The final statement referred to the Syrian situation as an issue that the Arab League must address. But it also connected Syria to Iran when it called on outsiders to stop interfering in the affairs of Arab states. The Gulf States rulers are clearly interested in breaking the Syria-Iran connection to make up for losing influence over Iraq to Iran. They also identify Egypt and Tunisia as losses, since they are now ruled by Islamists who frown upon the archaic Umayyad model or an Arab nationalism that excludes Berbers, Kurds, and other ethnic minorities. They are also interested in providing new instruments that will limit the Iranian influence on the Shiite political minorities in Bahrain, Kuwait, Yemen, and Saudi Arabia.
Most telling is the dissipating enthusiasm for adding new members to the six-nation cooperative. Immediately after the fall of the authoritarian regimes in Tunisia and Egypt, the Gulf States issued an invitation to Morocco and Jordan to apply for membership in the GCC. Tuesday’s communiqué ignored the membership issue, recommending instead that the “GCC begin to establish a fund to support development projects,” providing each of the two kingdoms with $2.5 billion. Importantly, the statement did not envision full membership, but rather a “partnership” with the two countries.

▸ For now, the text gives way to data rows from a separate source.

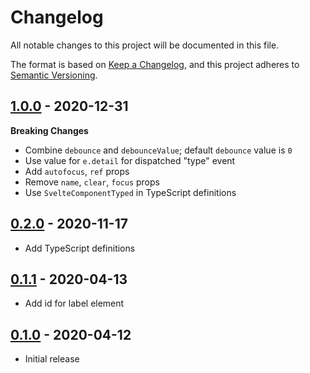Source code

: # Changelog

All notable changes to this project will be documented in this file.

The format is based on [Keep a Changelog](https://keepachangelog.com/en/1.0.0/),
and this project adheres to [Semantic Versioning](https://semver.org/spec/v2.0.0.html).

## [1.0.0](https://github.com/metonym/svelte-search/releases/tag/v1.0.0) - 2020-12-31

**Breaking Changes**

- Combine `debounce` and `debounceValue`; default `debounce` value is `0`
- Use value for `e.detail` for dispatched "type" event
- Add `autofocus`, `ref` props
- Remove `name`, `clear`, `focus` props
- Use `SvelteComponentTyped` in TypeScript definitions

## [0.2.0](https://github.com/metonym/svelte-search/releases/tag/v0.2.0) - 2020-11-17

- Add TypeScript definitions

## [0.1.1](https://github.com/metonym/svelte-search/releases/tag/v0.1.1) - 2020-04-13

- Add id for label element

## [0.1.0](https://github.com/metonym/svelte-search/releases/tag/v0.1.0) - 2020-04-12

- Initial release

The GCC investment in Jordan and Morocco is not an investment in stable governance. If they wanted to support democracy and stability, they would have invested in Tunisia and Egypt. Instead, they are investing in regimes that mimic their own Umayyad model of governance. The GCC rulers embraced a selective policy of condemning regimes, like the Syrian one, for abusing their citizens while throwing a safety line to other abusive Bahraini, Moroccan, and Jordanian regimes. Such a policy is shortsighted and unproductive. Western countries should be wary of such political engineering intended to preserve clannish rule, not representative governance.
Although no GCC member is run by a representative government, and despite their abysmal human rights records, the rulers of the Arab Gulf States continue to wield influence through Arab and Islamic institutions. These rulers seem to be confident that they can buy consent. So far they have.
Evidently, peoples are less likely to demand representation when there is no taxation. In emirates like UAE and Qatar, not only do citizens not pay taxes, but they also earn a per capita income of nearly $70,000–the fifth highest in the world. Understandably, these states are not facing the same economic conditions as the people in Tunisia, Egypt, Yemen, or Syria.
But the rulers of the Gulf States underestimate the formidable force of people’s longing for dignity. In a changed Arab world, the peoples of the Gulf States, too, will start to wonder why they are denied a voice in the management of the natural resources that allow them to live tax-free for now. Dignity is not only about money and economic security; it is about self-respect and autonomy, too.